Work to complete:
Copy exactly the line containing "root of tail: (861, 418)" and all the lines that follow it to the end of the records, minus the pictures.

Records to process:
☆ ☆ ☆ ☆ ☆
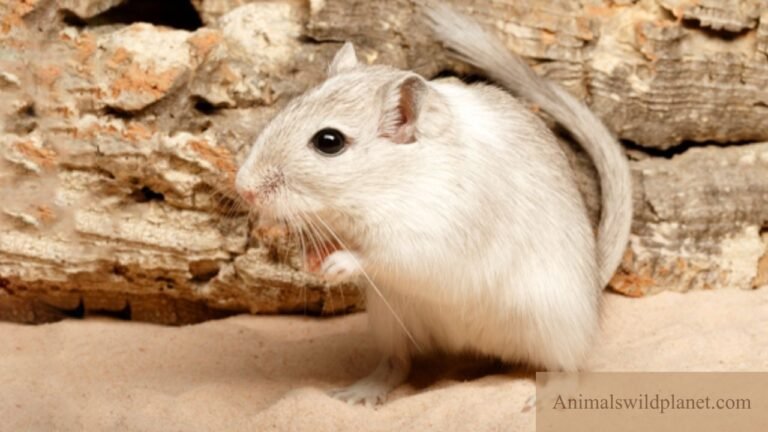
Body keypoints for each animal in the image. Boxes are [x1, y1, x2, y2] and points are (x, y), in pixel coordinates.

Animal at [235, 3, 632, 406]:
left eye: (328, 142)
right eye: (288, 108)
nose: (242, 188)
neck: (387, 185)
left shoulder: (429, 238)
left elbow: (379, 256)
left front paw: (336, 264)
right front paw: (311, 262)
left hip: (554, 324)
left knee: (568, 368)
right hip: (390, 319)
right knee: (396, 363)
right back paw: (359, 394)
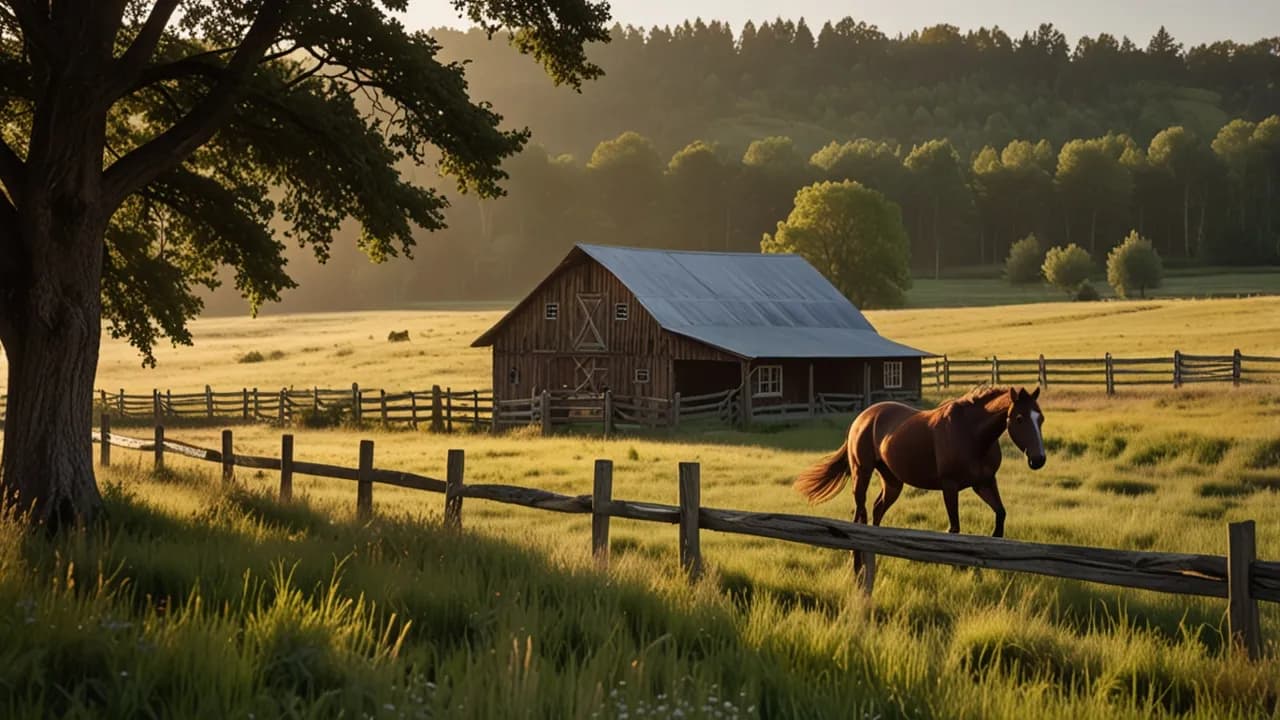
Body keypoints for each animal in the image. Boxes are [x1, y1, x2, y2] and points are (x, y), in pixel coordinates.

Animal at [795, 386, 1046, 562]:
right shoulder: (950, 486)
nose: (1039, 459)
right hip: (862, 472)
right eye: (1019, 418)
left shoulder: (984, 483)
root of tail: (861, 418)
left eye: (1040, 418)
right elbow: (954, 529)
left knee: (877, 510)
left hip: (893, 481)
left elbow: (1001, 514)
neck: (971, 435)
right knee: (860, 514)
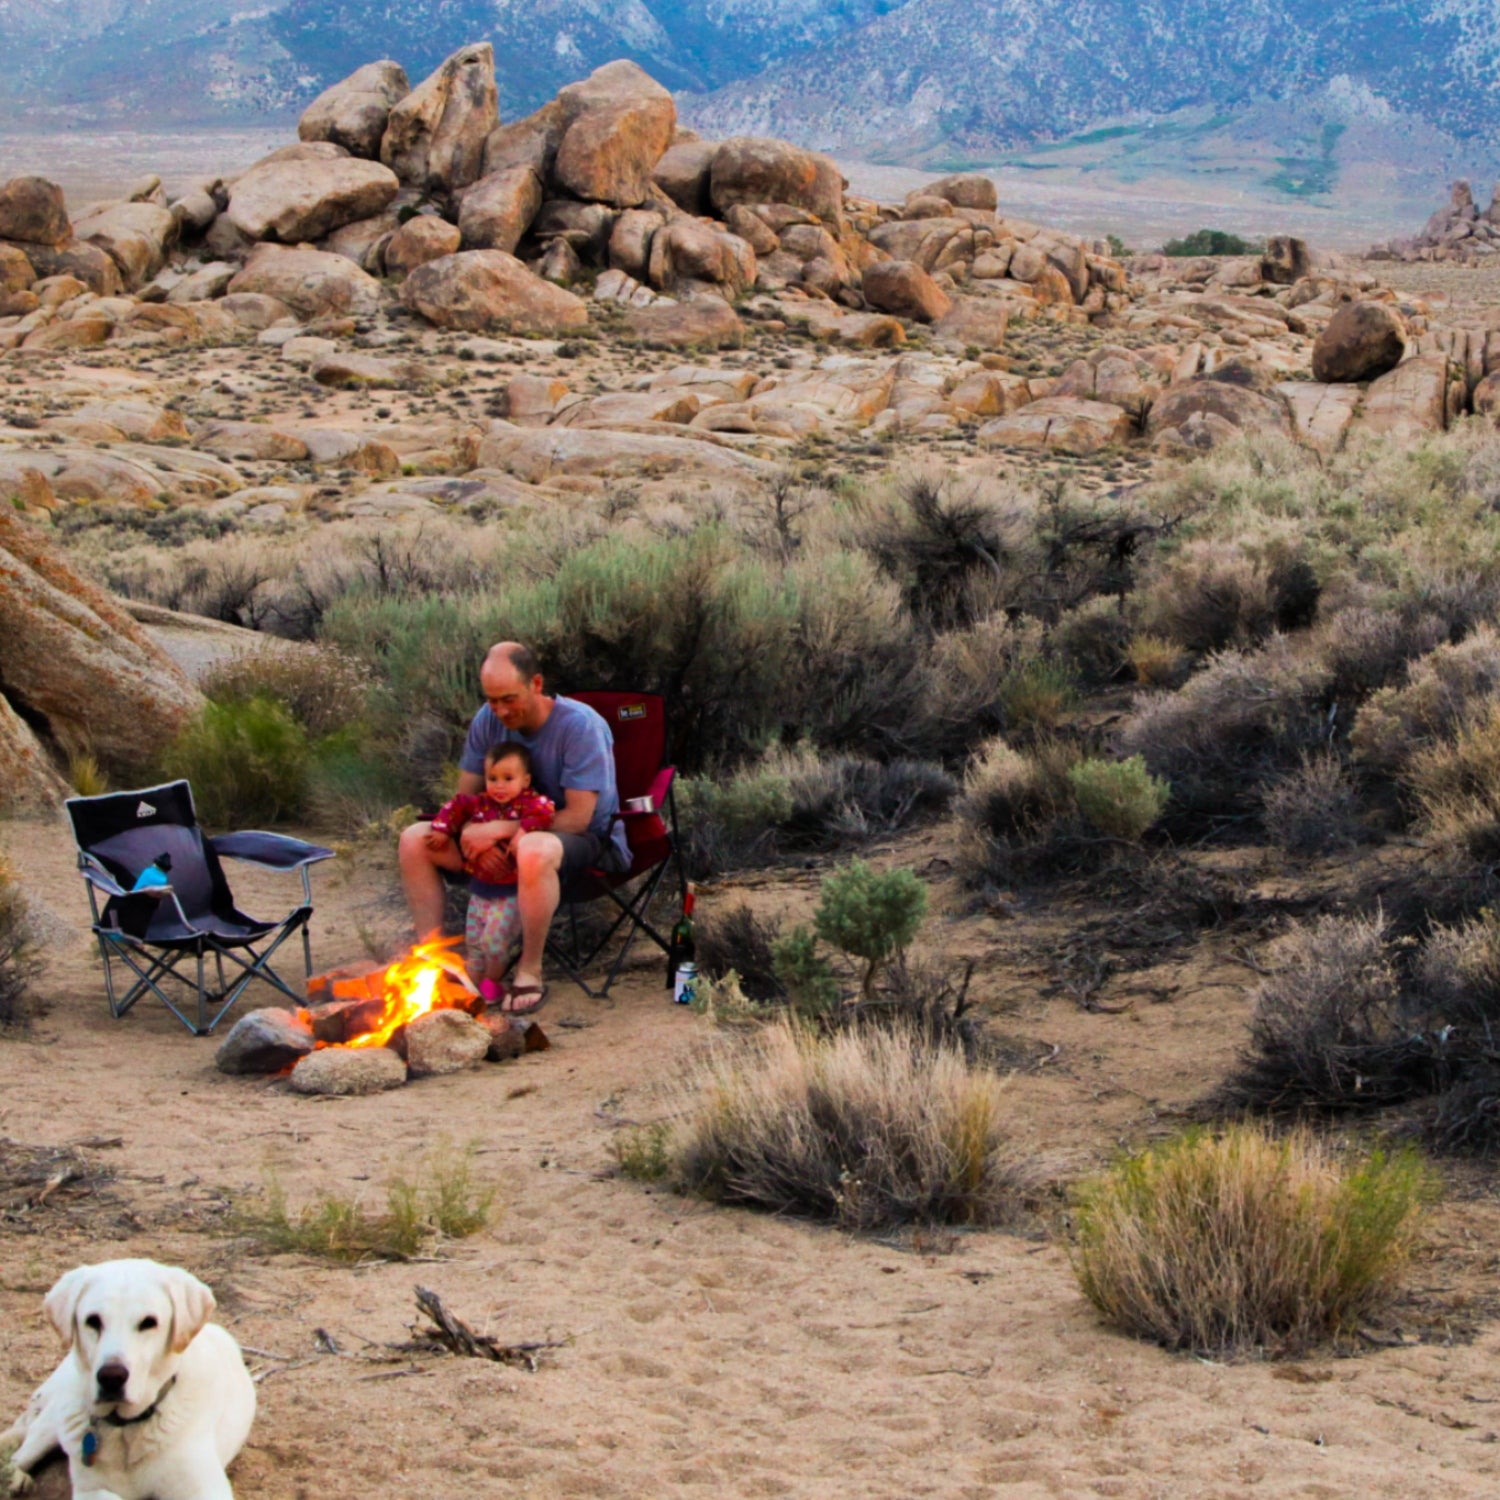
☆ ☆ ☆ ☆ ☆
Answer:
root of tail: (861, 418)
left eye: (1040, 418)
right elbow: (954, 529)
left knee: (877, 510)
left hip: (893, 481)
left elbow: (1001, 514)
neck: (971, 435)
right knee: (860, 514)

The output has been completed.